» To do
From the material below, copy exactly the lines beginning with the one that contains "Dog poop bags manufacturer India" and ending with the one that contains "İlgili Hizmetler"; the pictures stay out.

» Information given

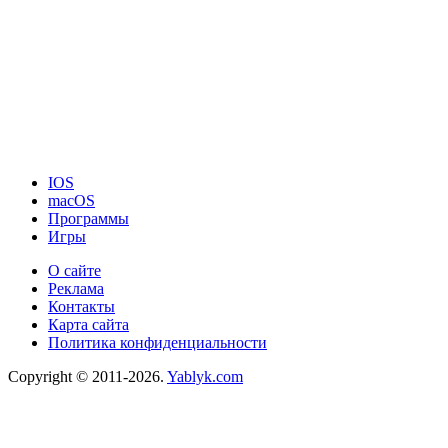
IOS
macOS
Программы
Игры
О сайте
Реклама
Контакты
Карта сайта
Политика конфиденциальности
Copyright © 2011-2026.
Yablyk.сom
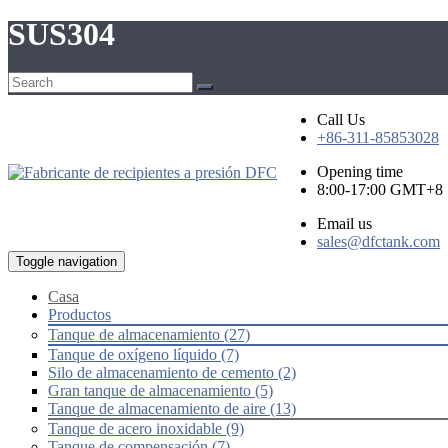
SUS304
Call Us
+86-311-85853028
Opening time
8:00-17:00 GMT+8
Email us
sales@dfctank.com
Toggle navigation
Casa
Productos
Tanque de almacenamiento (27)
Tanque de oxígeno líquido (7)
Silo de almacenamiento de cemento (2)
Gran tanque de almacenamiento (5)
Tanque de almacenamiento de aire (13)
Tanque de acero inoxidable (9)
Tanque de compensación (7)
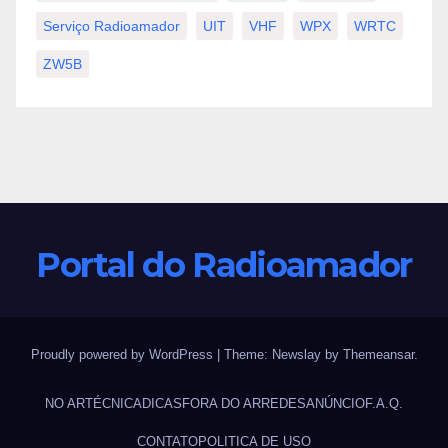
Serviço Radioamador
UIT
VHF
WPX
WRTC
ZW5B
Portal do Radioamador
Proudly powered by WordPress
|
Theme:
Newslay
by
Themeansar
.
NO AR
TÉCNICA
DICAS
FORA DO AR
REDES
ANÚNCIO
F.A.Q.
CONTATO
POLITICA DE USO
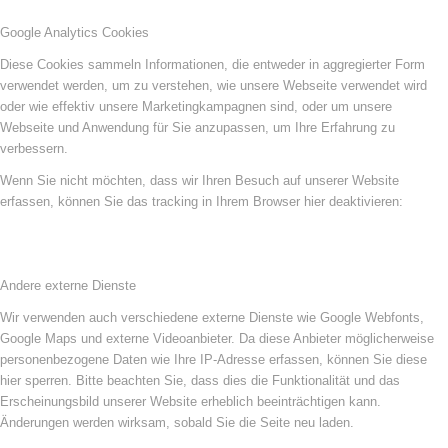
Google Analytics Cookies
Diese Cookies sammeln Informationen, die entweder in aggregierter Form
verwendet werden, um zu verstehen, wie unsere Webseite verwendet wird
oder wie effektiv unsere Marketingkampagnen sind, oder um unsere
Webseite und Anwendung für Sie anzupassen, um Ihre Erfahrung zu
verbessern.
Wenn Sie nicht möchten, dass wir Ihren Besuch auf unserer Website
erfassen, können Sie das tracking in Ihrem Browser hier deaktivieren:
Andere externe Dienste
Wir verwenden auch verschiedene externe Dienste wie Google Webfonts,
Google Maps und externe Videoanbieter. Da diese Anbieter möglicherweise
personenbezogene Daten wie Ihre IP-Adresse erfassen, können Sie diese
hier sperren. Bitte beachten Sie, dass dies die Funktionalität und das
Erscheinungsbild unserer Website erheblich beeinträchtigen kann.
Änderungen werden wirksam, sobald Sie die Seite neu laden.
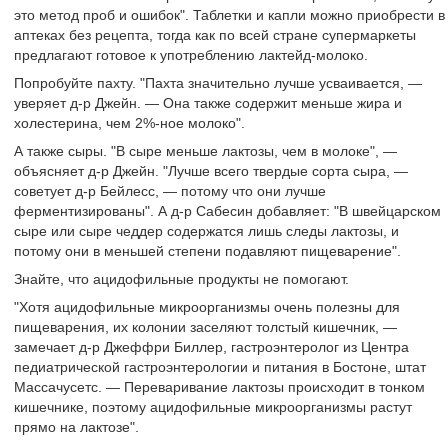
это метод проб и ошибок". Таблетки и капли можно приобрести в
аптеках без рецепта, тогда как по всей стране супермаркеты
предлагают готовое к употреблению лактейд-молоко.
Попробуйте пахту. "Пахта значительно лучше усваивается, —
уверяет д-р Джейн. — Она также содержит меньше жира и
холестерина, чем 2%-ное молоко".
А также сыры. "В сыре меньше лактозы, чем в молоке", —
объясняет д-р Джейн. "Лучше всего твердые сорта сыра, —
советует д-р Бейлесс, — потому что они лучше
ферментизированы". А д-р Сабесин добавляет: "В швейцарском
сыре или сыре чеддер содержатся лишь следы лактозы, и
потому они в меньшей степени подавляют пищеварение".
Знайте, что ацидофильные продукты не помогают.
"Хотя ацидофильные микроорганизмы очень полезны для
пищеварения, их колонии заселяют толстый кишечник, —
замечает д-р Джеффри Биллер, гастроэнтеролог из Центра
педиатрической гастроэнтерологии и питания в Бостоне, штат
Массачусетс. — Переваривание лактозы происходит в тонком
кишечнике, поэтому ацидофильные микроорганизмы растут
прямо на лактозе".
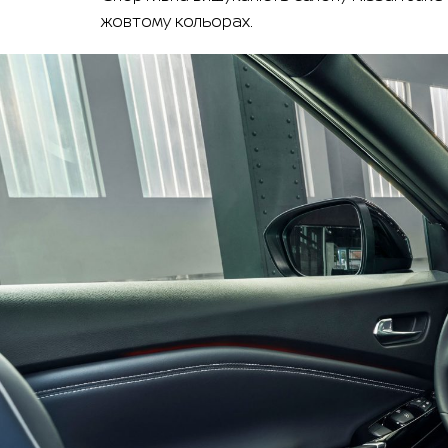
жовтому кольорах.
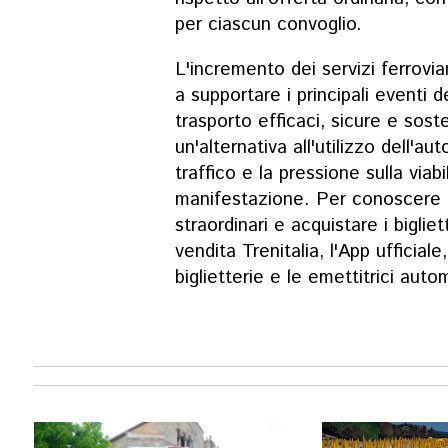
per ciascun convoglio.
L'incremento dei servizi ferroviar
a supportare i principali eventi de
trasporto efficaci, sicure e sosten
un'alternativa all'utilizzo dell'au
traffico e la pressione sulla viab
manifestazione. Per conoscere gli
straordinari e acquistare i bigliet
vendita Trenitalia, l'App ufficiale,
biglietterie e le emettitrici auto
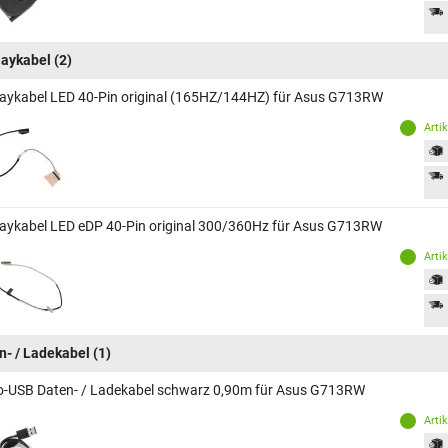
laykabel
(2)
laykabel LED 40-Pin original (165HZ/144HZ) für Asus G713RW
Arti
laykabel LED eDP 40-Pin original 300/360Hz für Asus G713RW
Arti
n- / Ladekabel
(1)
o-USB Daten- / Ladekabel schwarz 0,90m für Asus G713RW
Arti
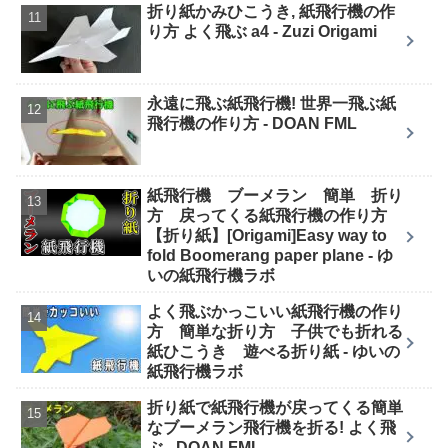
折り紙かみひこうき, 紙飛行機の作
り方 よく飛ぶ a4 - Zuzi Origami
永遠に飛ぶ紙飛行機! 世界一飛ぶ紙
飛行機の作り方 - DOAN FML
紙飛行機 ブーメラン 簡単 折り
方 戻ってくる紙飛行機の作り方
【折り紙】[Origami]Easy way to
fold Boomerang paper plane - ゆ
いの紙飛行機ラボ
よく飛ぶかっこいい紙飛行機の作り
方 簡単な折り方 子供でも折れる
紙ひこうき 遊べる折り紙 - ゆいの
紙飛行機ラボ
折り紙で紙飛行機が戻ってくる簡単
なブーメラン飛行機を折る! よく飛
ぶ - DOAN FML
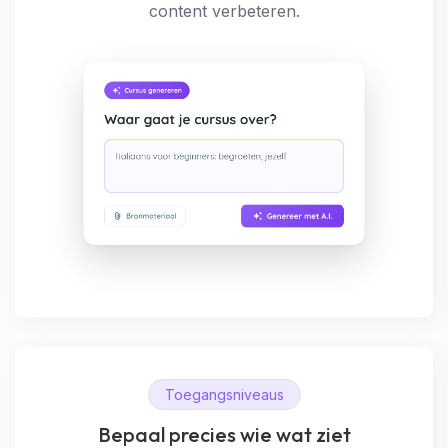
content verbeteren.
Toegangsniveaus
Bepaal precies wie wat ziet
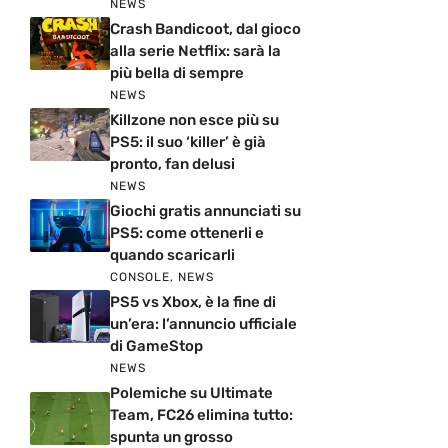
NEWS
Crash Bandicoot, dal gioco
alla serie Netflix: sarà la
più bella di sempre
NEWS
Killzone non esce più su
PS5: il suo ‘killer’ è già
pronto, fan delusi
NEWS
Giochi gratis annunciati su
PS5: come ottenerli e
quando scaricarli
CONSOLE
,
NEWS
PS5 vs Xbox, è la fine di
un’era: l’annuncio ufficiale
di GameStop
NEWS
Polemiche su Ultimate
Team, FC26 elimina tutto:
spunta un grosso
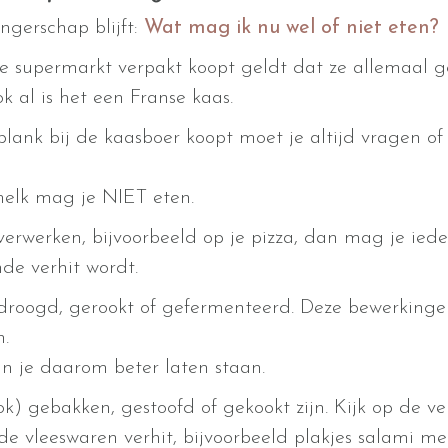
gerschap blijft:
Wat mag ik nu wel of niet eten?
e supermarkt verpakt koopt geldt dat ze allemaal 
k al is het een Franse kaas.
 plank bij de kaasboer koopt moet je altijd vragen o
elk mag je NIET eten.
erwerken, bijvoorbeeld op je pizza, dan mag je iede
de verhit wordt.
droogd, gerookt of gefermenteerd. Deze bewerkingen
.
un je daarom beter laten staan.
k) gebakken, gestoofd of gekookt zijn. Kijk op de ve
e de vleeswaren verhit, bijvoorbeeld plakjes salami m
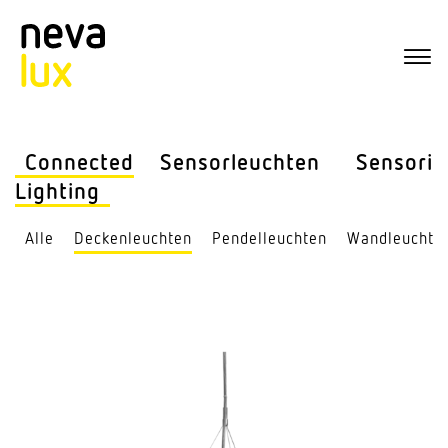
Connected
Sensor­leuchten
Sensorik
Lighting
Alle
Decken­leuchten
Pendel­leuchten
Wand­leuchte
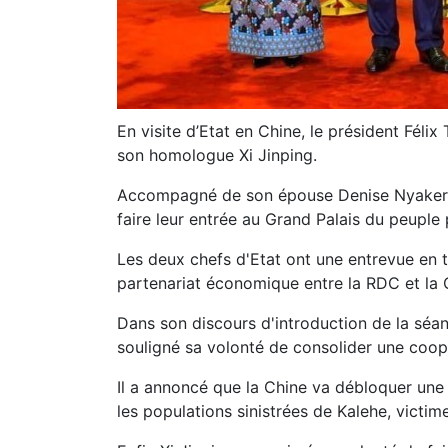
En visite d’Etat en Chine, le président Féli
son homologue Xi Jinping.
Accompagné de son épouse Denise Nyakeru, i
faire leur entrée au Grand Palais du peuple
Les deux chefs d'Etat ont une entrevue en 
partenariat économique entre la RDC et la 
Dans son discours d'introduction de la séanc
souligné sa volonté de consolider une coo
Il a annoncé que la Chine va débloquer une 
les populations sinistrées de Kalehe, victim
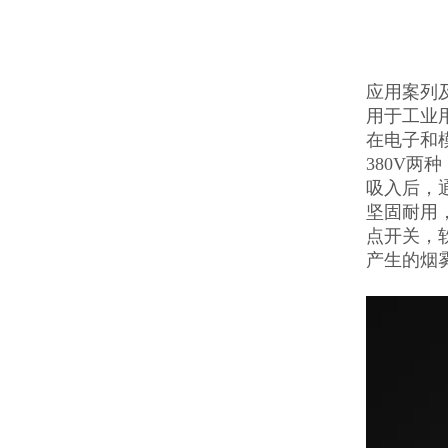
应用案列
用于工业
在电子和
380V
吸入后，
坚固耐用
点开关，
产生的烟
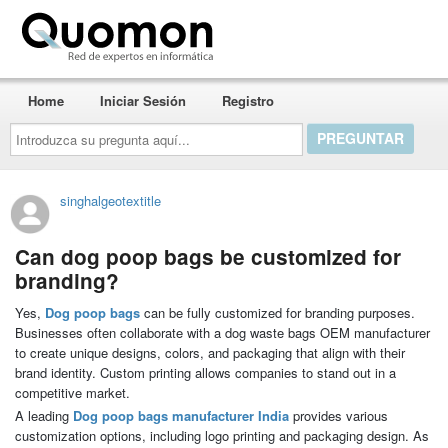
Quomon.es
Home
Iniciar Sesión
Registro
Introduzca
su
pregunta
aquí...
singhalgeotextitle
Can dog poop bags be customized for
branding?
Yes,
Dog poop bags
can be fully customized for branding purposes.
Businesses often collaborate with a dog waste bags OEM manufacturer
to create unique designs, colors, and packaging that align with their
brand identity. Custom printing allows companies to stand out in a
competitive market.
A leading
Dog poop bags manufacturer India
provides various
customization options, including logo printing and packaging design. As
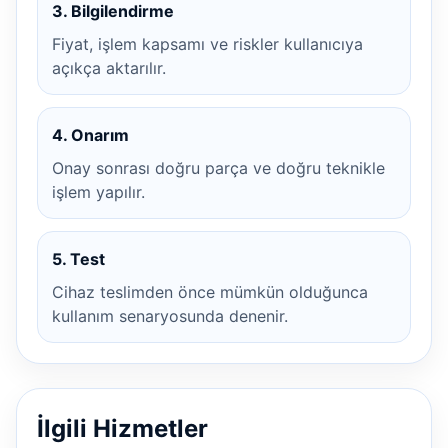
3. Bilgilendirme
Fiyat, işlem kapsamı ve riskler kullanıcıya
açıkça aktarılır.
4. Onarım
Onay sonrası doğru parça ve doğru teknikle
işlem yapılır.
5. Test
Cihaz teslimden önce mümkün olduğunca
kullanım senaryosunda denenir.
İlgili Hizmetler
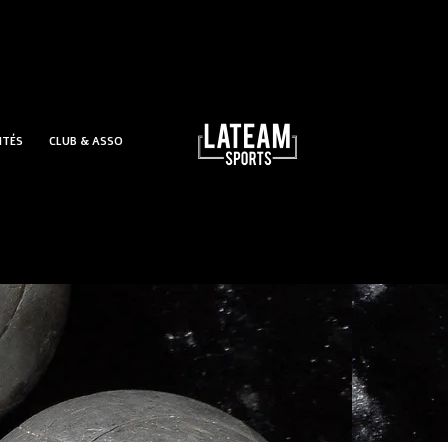
ITÉS
CLUB & ASSO
e manche longue Bleu / Blanc / Marine – Collection SAMI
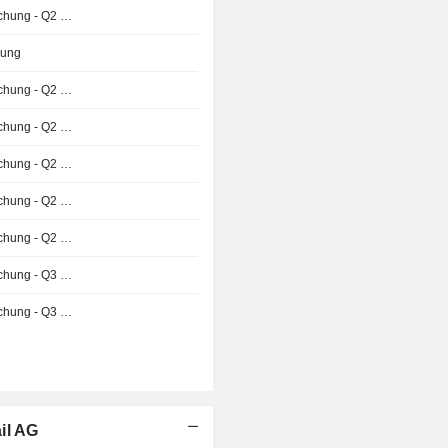
Ergebnisveröffentlichung - Q2 2026
zung
Ergebnisveröffentlichung - Q2 2026
Ergebnisveröffentlichung - Q2 2026
Ergebnisveröffentlichung - Q2 2026
Ergebnisveröffentlichung - Q2 2026
Ergebnisveröffentlichung - Q2 2026
Ergebnisveröffentlichung - Q3 2026
Ergebnisveröffentlichung - Q3 2026
il AG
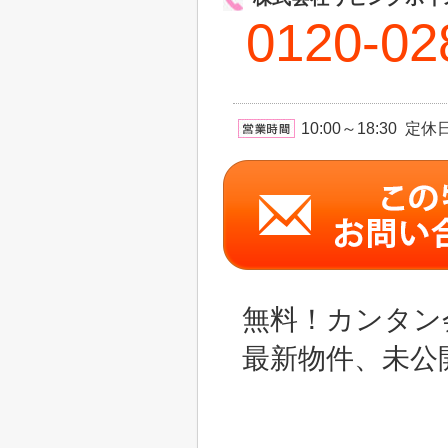
0120-02
10:00～18:30 
無料！カンタン
最新物件、未公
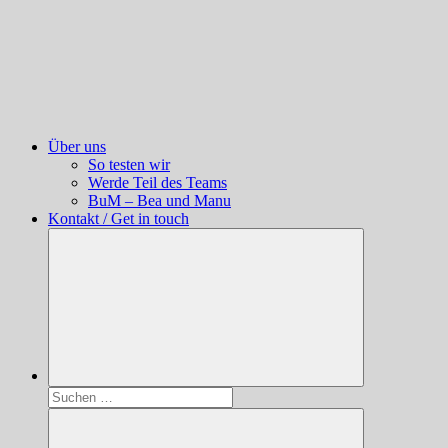
Über uns
So testen wir
Werde Teil des Teams
BuM – Bea und Manu
Kontakt / Get in touch
Suchen
nach:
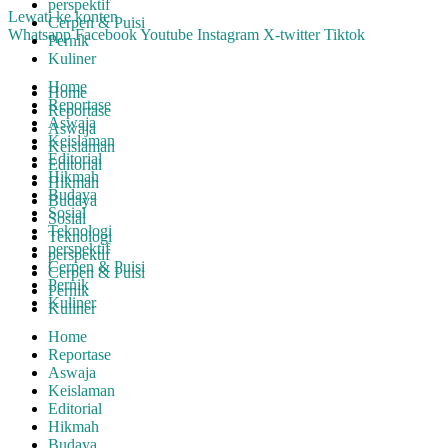
perspektif
Lewati ke konten
Cerpen & Puisi
Whatsapp
Facebook
Youtube
Instagram
X-twitter
Tiktok
Pernik
Kuliner
Home
Home
Reportase
Reportase
Aswaja
Aswaja
Keislaman
Keislaman
Editorial
Editorial
Hikmah
Hikmah
Budaya
Budaya
Sosial
Sosial
Teknologi
Teknologi
perspektif
perspektif
Cerpen & Puisi
Cerpen & Puisi
Pernik
Pernik
Kuliner
Kuliner
Home
Reportase
Aswaja
Keislaman
Editorial
Hikmah
Budaya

» Result
Dog poop bags manufacturer India
provides various
customization options, including logo printing and packaging design. As
3. Bilgilendirme
Fiyat, işlem kapsamı ve riskler kullanıcıya
açıkça aktarılır.
4. Onarım
Onay sonrası doğru parça ve doğru teknikle
işlem yapılır.
5. Test
Cihaz teslimden önce mümkün olduğunca
kullanım senaryosunda denenir.
İlgili Hizmetler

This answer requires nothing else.